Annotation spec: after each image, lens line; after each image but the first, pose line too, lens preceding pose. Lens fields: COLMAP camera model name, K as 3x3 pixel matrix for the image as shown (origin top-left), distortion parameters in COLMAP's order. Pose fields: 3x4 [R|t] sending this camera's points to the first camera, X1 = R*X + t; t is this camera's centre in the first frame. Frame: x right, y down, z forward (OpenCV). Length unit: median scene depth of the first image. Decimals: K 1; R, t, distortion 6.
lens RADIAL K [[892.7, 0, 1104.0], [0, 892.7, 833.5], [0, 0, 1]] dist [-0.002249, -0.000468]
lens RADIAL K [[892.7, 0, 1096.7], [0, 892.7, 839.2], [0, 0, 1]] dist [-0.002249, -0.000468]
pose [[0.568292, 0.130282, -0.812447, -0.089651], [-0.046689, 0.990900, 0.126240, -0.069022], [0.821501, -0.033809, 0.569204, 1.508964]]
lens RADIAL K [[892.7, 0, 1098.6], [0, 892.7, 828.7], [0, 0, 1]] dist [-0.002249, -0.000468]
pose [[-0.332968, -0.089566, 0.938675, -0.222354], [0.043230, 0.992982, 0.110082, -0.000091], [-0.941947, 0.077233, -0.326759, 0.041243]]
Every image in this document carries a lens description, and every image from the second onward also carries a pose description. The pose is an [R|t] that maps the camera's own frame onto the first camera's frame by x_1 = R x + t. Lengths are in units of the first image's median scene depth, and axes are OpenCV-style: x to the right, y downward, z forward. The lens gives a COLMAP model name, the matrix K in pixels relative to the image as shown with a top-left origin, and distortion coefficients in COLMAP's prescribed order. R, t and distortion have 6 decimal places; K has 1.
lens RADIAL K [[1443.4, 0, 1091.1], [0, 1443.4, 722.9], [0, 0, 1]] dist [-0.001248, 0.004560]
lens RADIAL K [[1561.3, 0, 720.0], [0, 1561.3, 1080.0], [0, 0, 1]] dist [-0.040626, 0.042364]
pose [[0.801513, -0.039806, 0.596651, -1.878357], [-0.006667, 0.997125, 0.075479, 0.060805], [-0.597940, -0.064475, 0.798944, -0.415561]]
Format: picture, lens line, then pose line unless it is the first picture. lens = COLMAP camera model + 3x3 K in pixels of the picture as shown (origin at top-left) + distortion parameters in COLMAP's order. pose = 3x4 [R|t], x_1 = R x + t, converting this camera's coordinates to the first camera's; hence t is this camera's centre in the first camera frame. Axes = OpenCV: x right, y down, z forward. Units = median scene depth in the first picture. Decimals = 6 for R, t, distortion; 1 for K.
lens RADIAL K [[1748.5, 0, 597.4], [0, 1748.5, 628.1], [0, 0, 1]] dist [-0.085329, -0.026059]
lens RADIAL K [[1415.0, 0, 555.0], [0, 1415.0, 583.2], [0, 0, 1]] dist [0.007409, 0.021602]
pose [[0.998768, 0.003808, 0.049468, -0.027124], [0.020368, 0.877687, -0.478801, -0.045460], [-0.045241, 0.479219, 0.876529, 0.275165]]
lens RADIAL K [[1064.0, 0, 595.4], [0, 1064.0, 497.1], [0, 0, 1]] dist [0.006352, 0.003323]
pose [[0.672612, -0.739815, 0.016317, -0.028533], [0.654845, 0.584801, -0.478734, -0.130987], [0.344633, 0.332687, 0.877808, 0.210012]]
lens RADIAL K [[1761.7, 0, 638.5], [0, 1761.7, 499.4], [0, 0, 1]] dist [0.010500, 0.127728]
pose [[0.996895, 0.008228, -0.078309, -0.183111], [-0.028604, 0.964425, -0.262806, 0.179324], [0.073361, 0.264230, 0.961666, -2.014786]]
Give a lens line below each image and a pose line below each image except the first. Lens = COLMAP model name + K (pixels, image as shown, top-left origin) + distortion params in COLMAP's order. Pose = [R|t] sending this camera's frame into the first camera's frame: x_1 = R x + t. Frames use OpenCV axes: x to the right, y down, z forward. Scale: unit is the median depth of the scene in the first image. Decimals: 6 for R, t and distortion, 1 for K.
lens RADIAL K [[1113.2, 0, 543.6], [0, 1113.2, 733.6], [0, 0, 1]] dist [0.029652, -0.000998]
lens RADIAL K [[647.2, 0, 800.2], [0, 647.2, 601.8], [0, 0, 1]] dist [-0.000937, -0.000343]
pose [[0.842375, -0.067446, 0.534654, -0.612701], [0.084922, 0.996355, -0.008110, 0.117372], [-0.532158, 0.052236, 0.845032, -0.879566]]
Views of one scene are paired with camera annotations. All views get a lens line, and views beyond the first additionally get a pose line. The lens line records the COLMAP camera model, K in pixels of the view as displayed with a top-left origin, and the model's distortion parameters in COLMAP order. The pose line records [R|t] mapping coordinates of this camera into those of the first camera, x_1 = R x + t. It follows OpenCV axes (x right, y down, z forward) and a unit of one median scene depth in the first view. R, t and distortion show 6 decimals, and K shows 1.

★ ★ ★

» **Problem to work on**
Reproduce verbatim everything in the records from the line that contains "Every image in" down to the line that contains "-0.064475, 0.798944, -0.415561]]", both of those lines included.

» **Answer section**
Every image in this document carries a lens description, and every image from the second onward also carries a pose description. The pose is an [R|t] that maps the camera's own frame onto the first camera's frame by x_1 = R x + t. Lengths are in units of the first image's median scene depth, and axes are OpenCV-style: x to the right, y downward, z forward. The lens gives a COLMAP model name, the matrix K in pixels relative to the image as shown with a top-left origin, and distortion coefficients in COLMAP's prescribed order. R, t and distortion have 6 decimal places; K has 1.
lens RADIAL K [[1443.4, 0, 1091.1], [0, 1443.4, 722.9], [0, 0, 1]] dist [-0.001248, 0.004560]
lens RADIAL K [[1561.3, 0, 720.0], [0, 1561.3, 1080.0], [0, 0, 1]] dist [-0.040626, 0.042364]
pose [[0.801513, -0.039806, 0.596651, -1.878357], [-0.006667, 0.997125, 0.075479, 0.060805], [-0.597940, -0.064475, 0.798944, -0.415561]]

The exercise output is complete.